Власти тогда даже несколько растерялись, меньше всего ожидали такой формы протеста: массовое подписание писем, требующих отмены несправедливого приговора. Советская интеллигенция давно уже казалась аппаратчикам полностью прирученной и привыкшей к идее непогрешимости «руководящих органов». Процесс пробудил в людях массу таких однозначных чувств, как гнев, возмущение, протест. Я помню, что именно эти простые чувства обуревали меня, когда зимним вечером я возвращался из зала суда, где только что видел, как судья Смирнов и общественные обвинители Васильев и Кедрина глумились над двумя нашими собратьями, виновными лишь в том, что они писали и печатали за границей сатиры диких времен. Я возвращался в московский Центральный Дом литераторов, где меня ждали друзья и где в парах паршивого коньяка витала крамола. Мы собрались за одним большим столом — те, кто побывал на процессе, и те, кто там еще не был (у руководства была дурацкая идея нравоучительности, а посему писателям предлагались билетики в зал суда), и стали обсуждать ситуацию. Собственно говоря, никто и не думал пока еще, что идет обсуждение, пока что все выкрикивали.

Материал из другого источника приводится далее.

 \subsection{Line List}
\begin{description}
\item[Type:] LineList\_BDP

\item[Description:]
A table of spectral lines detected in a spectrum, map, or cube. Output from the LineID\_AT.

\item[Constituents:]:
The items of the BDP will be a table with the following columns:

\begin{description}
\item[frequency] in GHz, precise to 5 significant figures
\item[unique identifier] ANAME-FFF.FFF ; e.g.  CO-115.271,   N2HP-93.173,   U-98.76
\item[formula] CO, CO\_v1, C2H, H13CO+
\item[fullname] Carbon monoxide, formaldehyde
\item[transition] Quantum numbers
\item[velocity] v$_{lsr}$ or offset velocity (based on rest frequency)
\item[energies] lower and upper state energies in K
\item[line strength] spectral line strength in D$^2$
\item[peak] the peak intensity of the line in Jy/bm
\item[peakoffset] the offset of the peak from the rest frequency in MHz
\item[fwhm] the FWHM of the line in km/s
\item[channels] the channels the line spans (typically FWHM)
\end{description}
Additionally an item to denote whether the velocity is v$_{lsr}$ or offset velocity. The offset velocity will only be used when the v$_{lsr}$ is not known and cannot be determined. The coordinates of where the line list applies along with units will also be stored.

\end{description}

Некоторые, впрочем, молчали. Помню, один писатель, когда к нему обращались «старик, ну, подтверди, ведь ты же там тоже был и все слышал», мямлил: «Я ничего не слышал, у меня ухо, старички, болит; у меня просто-напросто гниет то левое, то правое ухо»… Потом я предложил написать письмо протеста. Георгий Владимов и Анатолий Гладилин немедленно согласились с этой идеей.

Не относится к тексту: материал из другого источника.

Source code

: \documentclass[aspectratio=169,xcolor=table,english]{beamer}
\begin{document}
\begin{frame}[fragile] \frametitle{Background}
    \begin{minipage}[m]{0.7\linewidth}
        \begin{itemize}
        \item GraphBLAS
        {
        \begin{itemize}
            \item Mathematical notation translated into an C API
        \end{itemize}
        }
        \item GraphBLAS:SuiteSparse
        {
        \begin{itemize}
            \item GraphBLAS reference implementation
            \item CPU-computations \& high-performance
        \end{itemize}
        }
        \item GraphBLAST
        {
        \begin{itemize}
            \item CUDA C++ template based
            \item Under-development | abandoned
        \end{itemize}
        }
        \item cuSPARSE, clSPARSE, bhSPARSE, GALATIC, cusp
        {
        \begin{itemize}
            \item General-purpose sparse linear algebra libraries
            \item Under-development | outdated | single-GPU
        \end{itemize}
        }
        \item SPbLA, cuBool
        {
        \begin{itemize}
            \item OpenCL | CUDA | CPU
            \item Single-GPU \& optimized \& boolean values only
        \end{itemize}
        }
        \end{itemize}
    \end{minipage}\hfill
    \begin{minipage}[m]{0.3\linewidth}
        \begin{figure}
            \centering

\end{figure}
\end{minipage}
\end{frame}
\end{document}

Так в шуме и неразберихе писательского застолья (такие сумбурные трапезы с выпивками были типичными для того времени) родилось движение советской интеллигенции шестидесятых годов, известное как «подписантство». Письмо было написано в тот же вечер в пустом кабинете главного редактора «Юности» Бориса Полевого. Если бы знал верный рыцарь социалистического реализма, для чего было использовано его служебное помещение! Адресовано письмо было почему-то товарищу Луи Арагону. В этом адресе, возможно, сказалось подсознательное желание слегка перестраховаться: Арагон, редактор влиятельного парижского журнала, был хоть и западным человеком, но все-таки коммунистом; обратиться открыто к независимой западной прессе (то есть по советской терминологии «буржуазной прессе») мы тогда еще не решались. На следующий день письмо стало ходить по рукам, мы предлагали близким друзьям поставить свои подписи. Интересно, что одним из первых, не задавая никаких вопросов, письмо подписал Р. Рождественский. Евтушенко перед тем как подписать предложил переадресовать письмо в ЦК. Совершенно очевидно, что большинство подписавших это первое в истории послесталинской творческой интеллигенции письмо протеста руководствовалось сугубо идеалистическими соображениями. Последовавшее за этим пятилетие ознаменовалось именно вспышками массового идеализма, противостоящего мрачной работе идеологического аппарата.
После писем в защиту Гинзбурга, Галанскова, Лашковой и Добровольского последовали репрессии в творческих организациях и научных институтах. В начале 1969 года мне случилось быть в Новосибирском академгородке, этом гнезде крамолы и передовых идей, одном из наиболее прочных оплотов «шестидесятников». Там тогда царило уныние, атмосфера поражения, и все-таки, вспоминая сейчас те дни, я вижу лица настоящих идеалистов и думаю о том поразительном отсутствии скепсиса и цинизма; вот оно, советское донкихотство! Процесс же Синявского и Даниэля оставался для всех символом чистого огня.
Увы, мелкие бесы, подобно саламандрам, плясали и в этом огне, как выясняется сейчас. Отвлекаясь от эмоций, я вспоминаю, как мы были поражены тогда свирепостью приговора. Приговор этот не вполне соответствовал сравнительно мягким нравам первых трех послехрущевских лет. На аудиенции у одного очень высокопоставленного партийного чиновника я был удивлен, когда тот стал едва ли не извиняться за процесс — мы-де этого не хотели, Руденко (генеральный прокурор) поставил нас перед фактом и т. д. Отматывая временами ленту назад, я иногда думал, что в этом деле было что-то еще кроме того, что было произнесено и прочувствовано, какая-то загадка; как ни хотелось об этом думать, но что-то там было еще кроме идеализма.